Set the records down again exactly, apart from any pictures in them.

-- Opening Marker --

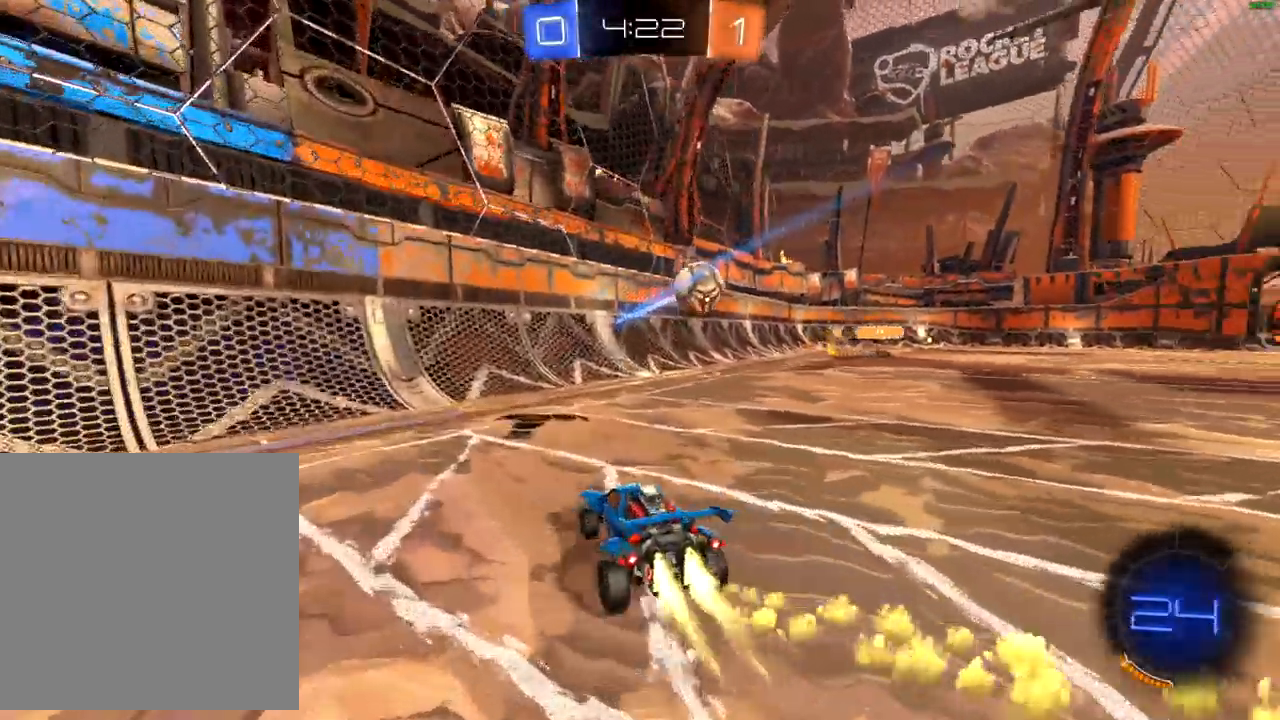
{"dt_ms": 500, "buttons": ["B", "R2"], "left_stick": "right", "right_stick": "center", "events": [[17, "left_stick", "right"], [83, "B", "up"], [233, "X", "up"], [333, "B", "down"]]}
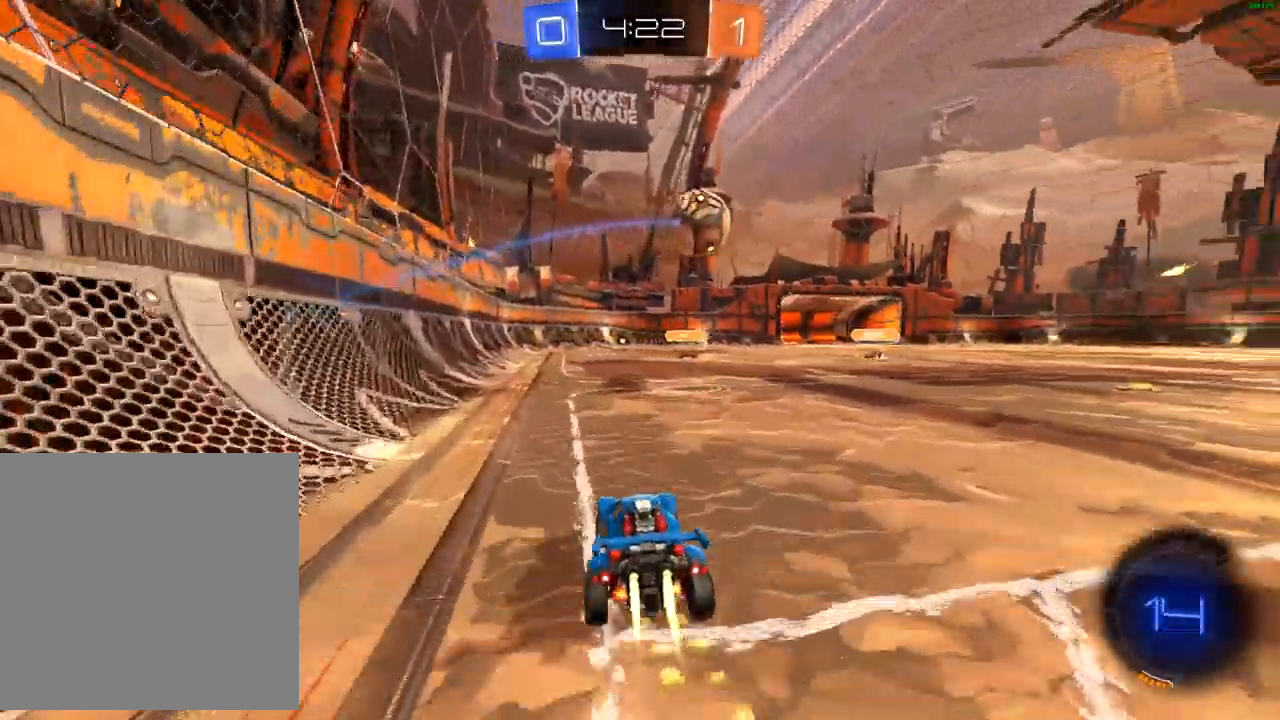
{"dt_ms": 500, "buttons": ["B", "R2"], "left_stick": "right", "right_stick": "center", "events": []}
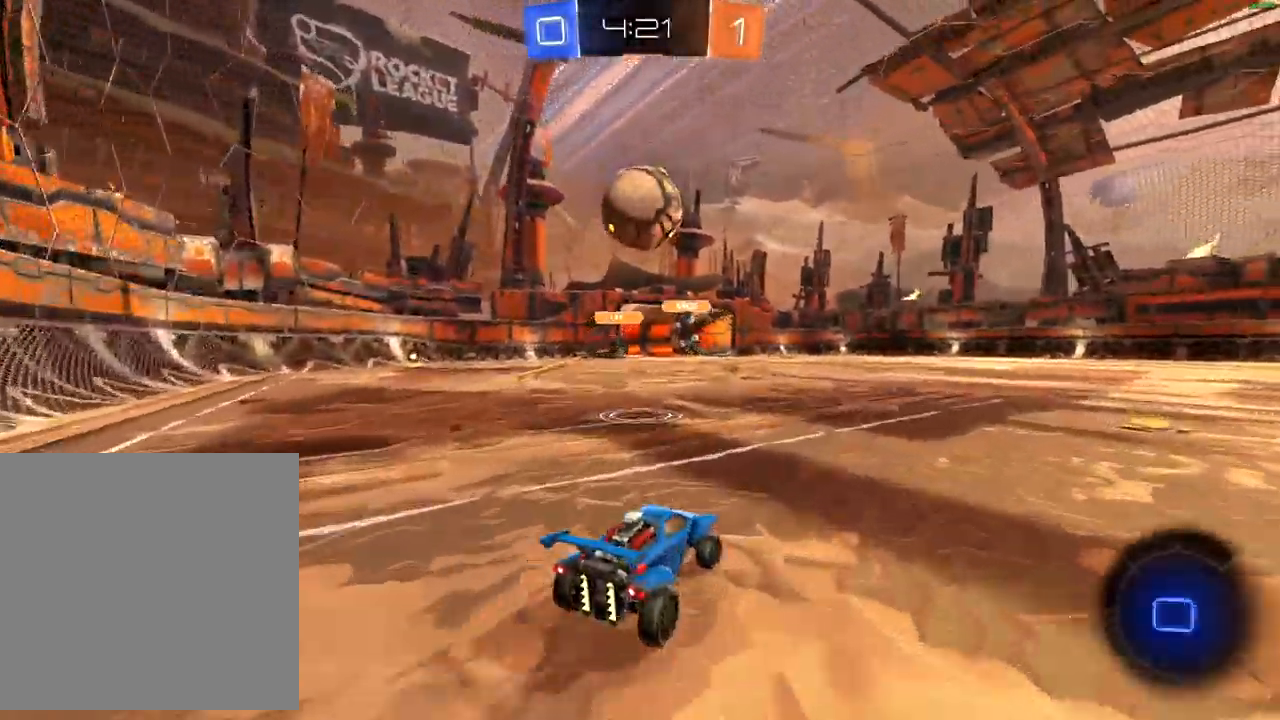
{"dt_ms": 500, "buttons": ["B", "R2"], "left_stick": "left", "right_stick": "center", "events": [[500, "left_stick", "left"]]}
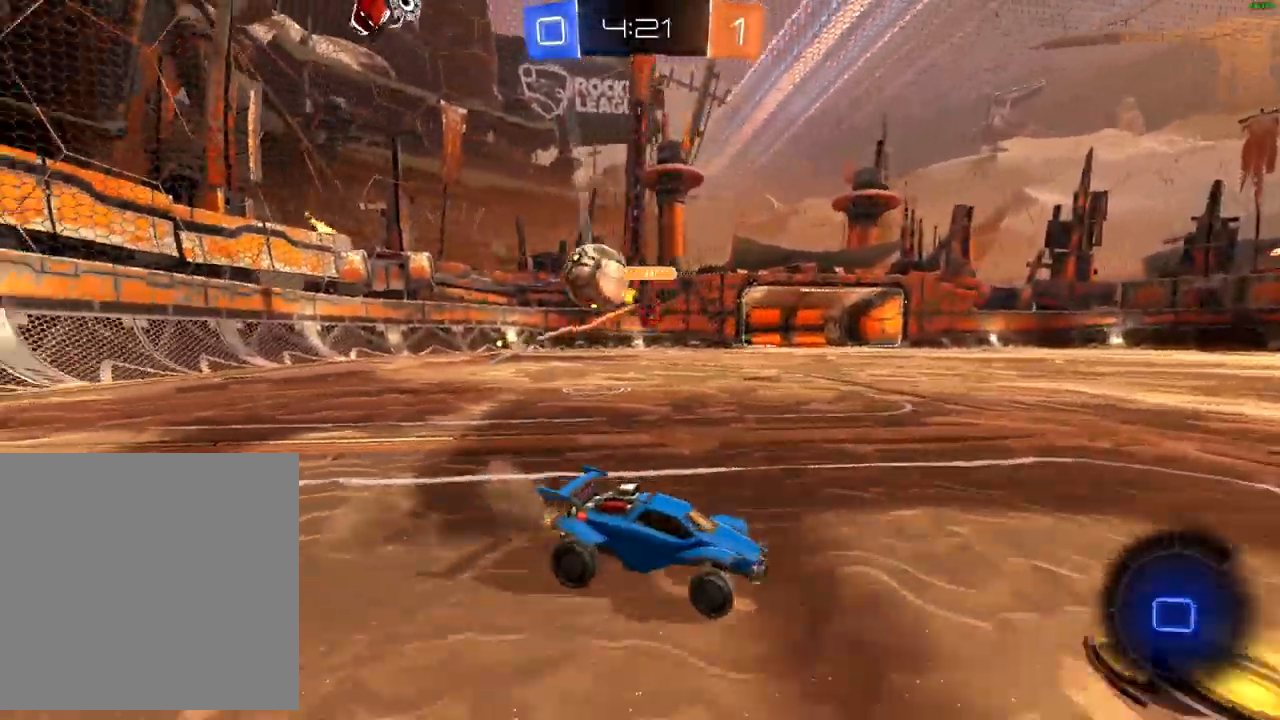
{"dt_ms": 500, "buttons": ["R2"], "left_stick": "left", "right_stick": "center", "events": [[33, "B", "up"], [133, "X", "down"], [233, "X", "up"], [333, "X", "down"], [500, "X", "up"]]}
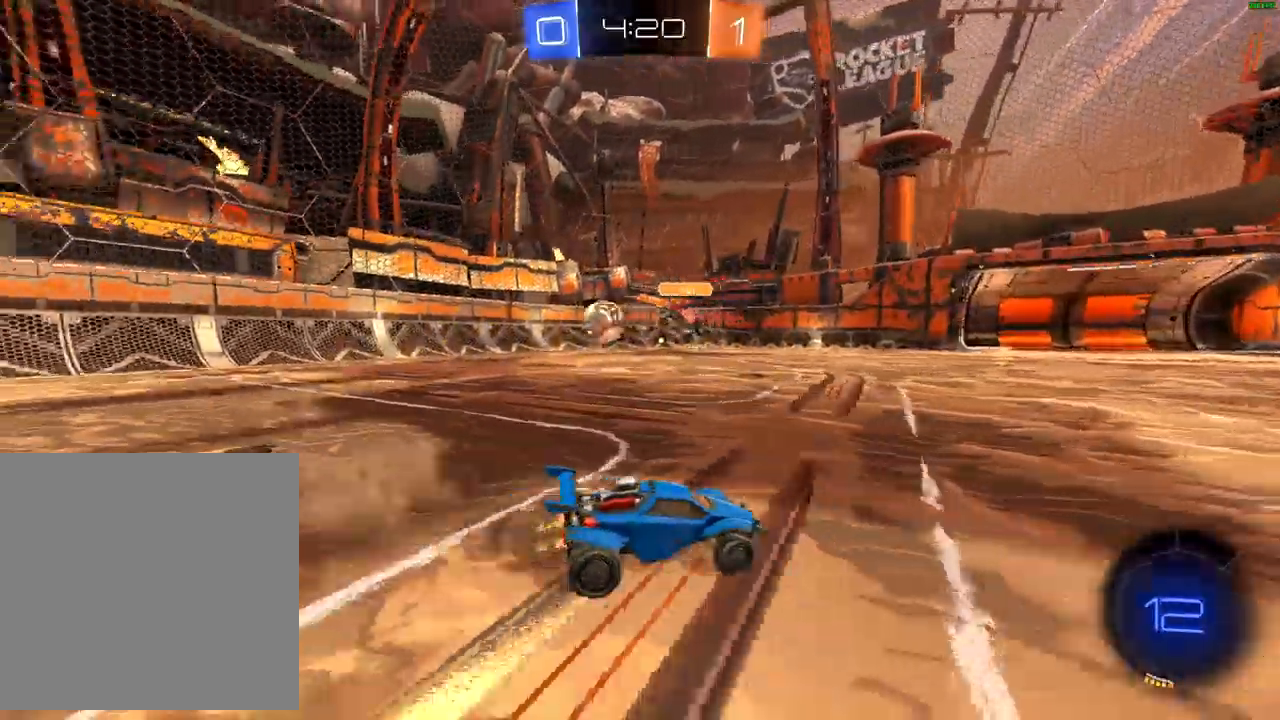
{"dt_ms": 1000, "buttons": ["B", "R2"], "left_stick": "center", "right_stick": "center"}
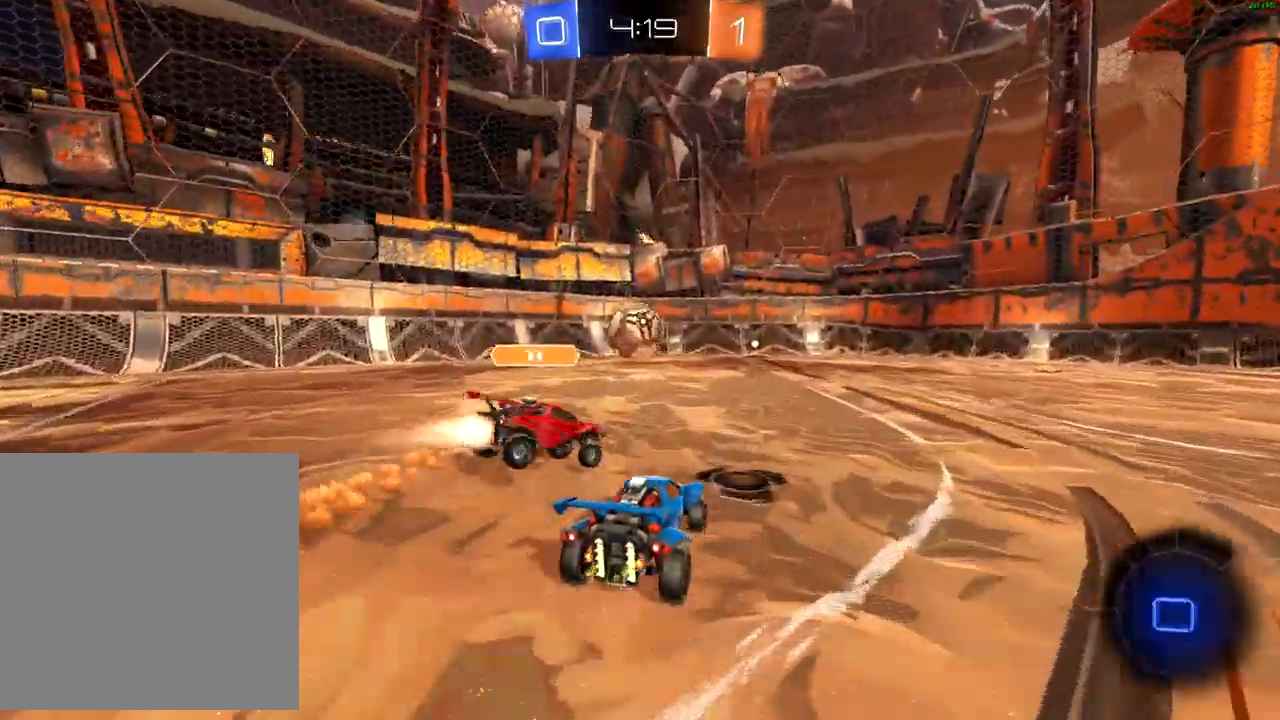
{"dt_ms": 500, "buttons": ["B", "R2"], "left_stick": "center", "right_stick": "center", "events": [[50, "left_stick", "left"], [217, "left_stick", "center"]]}
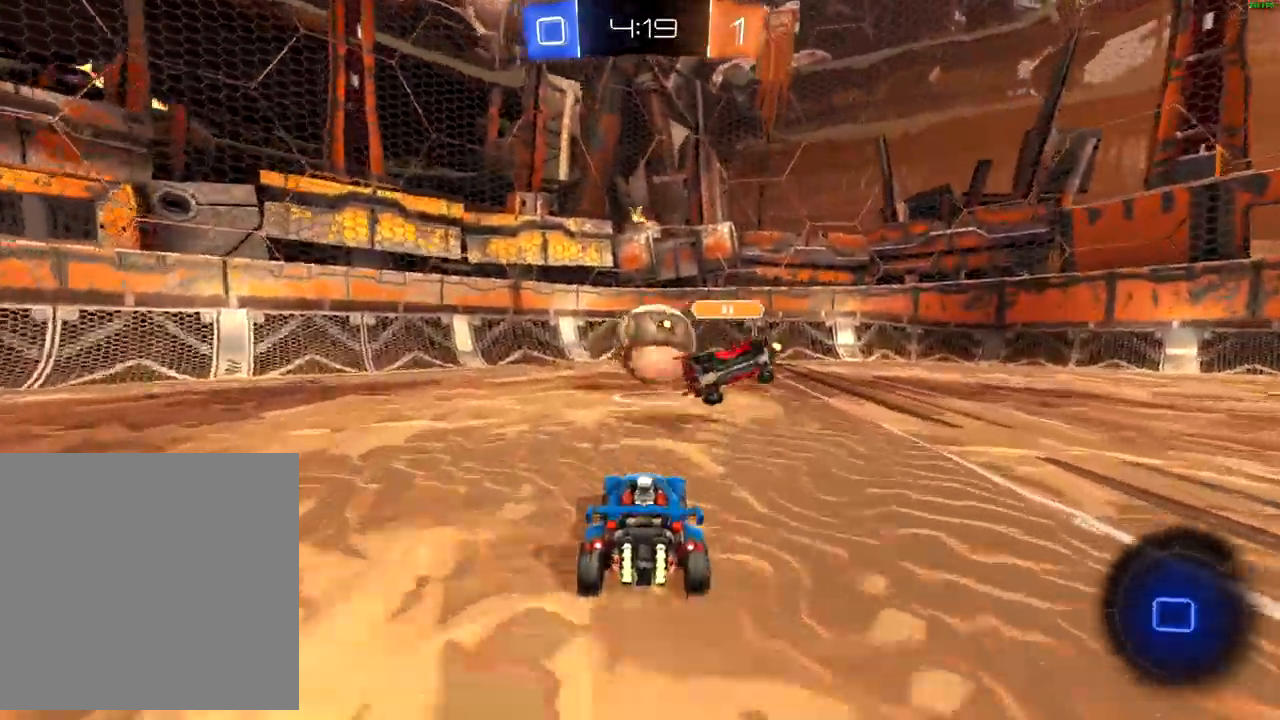
{"dt_ms": 500, "buttons": ["R2"], "left_stick": "center", "right_stick": "center", "events": [[333, "left_stick", "right"], [467, "B", "up"], [483, "left_stick", "center"]]}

-- Closing Marker --

*TASK RESULT:*
{"dt_ms": 500, "buttons": ["B", "R2"], "left_stick": "right", "right_stick": "center", "events": [[17, "left_stick", "right"], [83, "B", "up"], [233, "X", "up"], [333, "B", "down"]]}
{"dt_ms": 500, "buttons": ["B", "R2"], "left_stick": "right", "right_stick": "center", "events": []}
{"dt_ms": 500, "buttons": ["B", "R2"], "left_stick": "left", "right_stick": "center", "events": [[500, "left_stick", "left"]]}
{"dt_ms": 500, "buttons": ["R2"], "left_stick": "left", "right_stick": "center", "events": [[33, "B", "up"], [133, "X", "down"], [233, "X", "up"], [333, "X", "down"], [500, "X", "up"]]}
{"dt_ms": 1000, "buttons": ["B", "R2"], "left_stick": "center", "right_stick": "center"}
{"dt_ms": 500, "buttons": ["B", "R2"], "left_stick": "center", "right_stick": "center", "events": [[50, "left_stick", "left"], [217, "left_stick", "center"]]}
{"dt_ms": 500, "buttons": ["R2"], "left_stick": "center", "right_stick": "center", "events": [[333, "left_stick", "right"], [467, "B", "up"], [483, "left_stick", "center"]]}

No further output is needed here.